- Entries supplied
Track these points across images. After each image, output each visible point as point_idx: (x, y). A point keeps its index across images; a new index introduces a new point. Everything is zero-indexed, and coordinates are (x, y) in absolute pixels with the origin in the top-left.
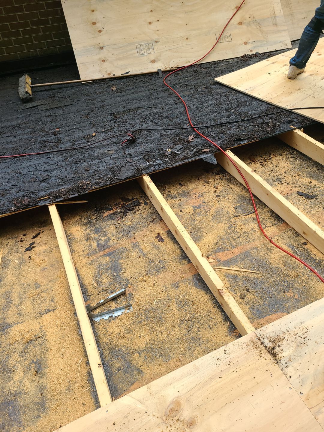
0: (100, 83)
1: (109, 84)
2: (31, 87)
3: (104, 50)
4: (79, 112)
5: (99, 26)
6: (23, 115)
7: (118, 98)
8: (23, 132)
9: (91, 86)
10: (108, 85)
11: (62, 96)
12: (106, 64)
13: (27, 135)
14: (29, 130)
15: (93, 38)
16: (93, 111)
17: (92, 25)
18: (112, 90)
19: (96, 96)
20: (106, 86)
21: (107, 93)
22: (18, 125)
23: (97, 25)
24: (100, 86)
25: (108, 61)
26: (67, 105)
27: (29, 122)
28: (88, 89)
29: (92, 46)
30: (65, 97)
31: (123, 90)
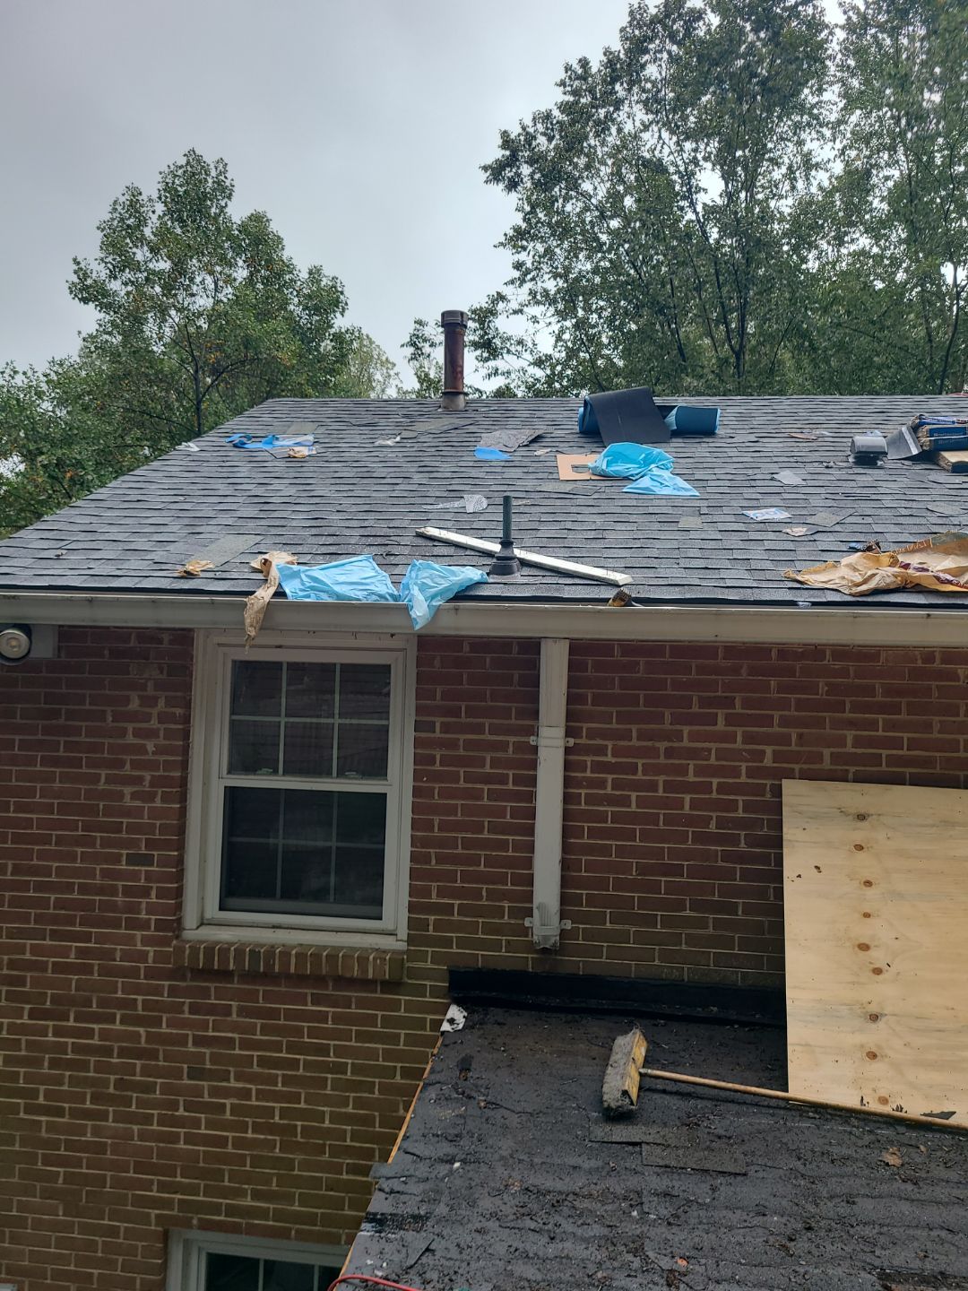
0: (847, 1122)
1: (879, 1137)
2: (640, 1074)
3: (881, 1024)
4: (764, 1215)
5: (878, 956)
6: (593, 1163)
7: (905, 1207)
8: (579, 1232)
9: (817, 1122)
10: (872, 1137)
11: (722, 1132)
12: (877, 1068)
13: (587, 1248)
14: (597, 1230)
15: (853, 983)
16: (809, 1229)
17: (857, 949)
18: (887, 1164)
19: (826, 1167)
20: (868, 1138)
21: (867, 1172)
22: (571, 1198)
23: (873, 953)
24: (845, 1131)
25: (887, 1060)
26: (730, 1174)
27: (605, 1196)
28: (806, 1132)
29: (845, 1004)
30: (730, 1138)
31: (924, 1175)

- Exercise
Rewrite the records above, switching "top-left" to "upper-left" and keeping everything else the same. Leave the pictures out of your answer.

- Expected answer
Track these points across images. After each image, output each visible point as point_idx: (x, y). A point keeps its index across images; a new index introduces a new point. Everything is zero-indexed, and coordinates are (x, y) in absolute pixels with the origin in the upper-left.
0: (100, 83)
1: (109, 84)
2: (31, 87)
3: (104, 50)
4: (79, 112)
5: (99, 26)
6: (23, 115)
7: (118, 98)
8: (23, 132)
9: (91, 86)
10: (108, 85)
11: (62, 96)
12: (106, 64)
13: (27, 135)
14: (29, 130)
15: (93, 38)
16: (93, 111)
17: (92, 25)
18: (112, 90)
19: (96, 96)
20: (106, 86)
21: (107, 93)
22: (18, 125)
23: (97, 25)
24: (100, 86)
25: (108, 61)
26: (67, 105)
27: (29, 122)
28: (88, 89)
29: (92, 46)
30: (65, 97)
31: (123, 90)
0: (847, 1122)
1: (879, 1137)
2: (640, 1074)
3: (881, 1024)
4: (764, 1215)
5: (878, 956)
6: (593, 1163)
7: (905, 1207)
8: (579, 1232)
9: (817, 1122)
10: (872, 1137)
11: (722, 1132)
12: (877, 1068)
13: (587, 1248)
14: (597, 1230)
15: (853, 983)
16: (809, 1229)
17: (857, 949)
18: (887, 1164)
19: (826, 1167)
20: (868, 1138)
21: (867, 1172)
22: (571, 1198)
23: (873, 953)
24: (845, 1131)
25: (887, 1060)
26: (730, 1174)
27: (605, 1196)
28: (806, 1132)
29: (845, 1004)
30: (730, 1138)
31: (924, 1175)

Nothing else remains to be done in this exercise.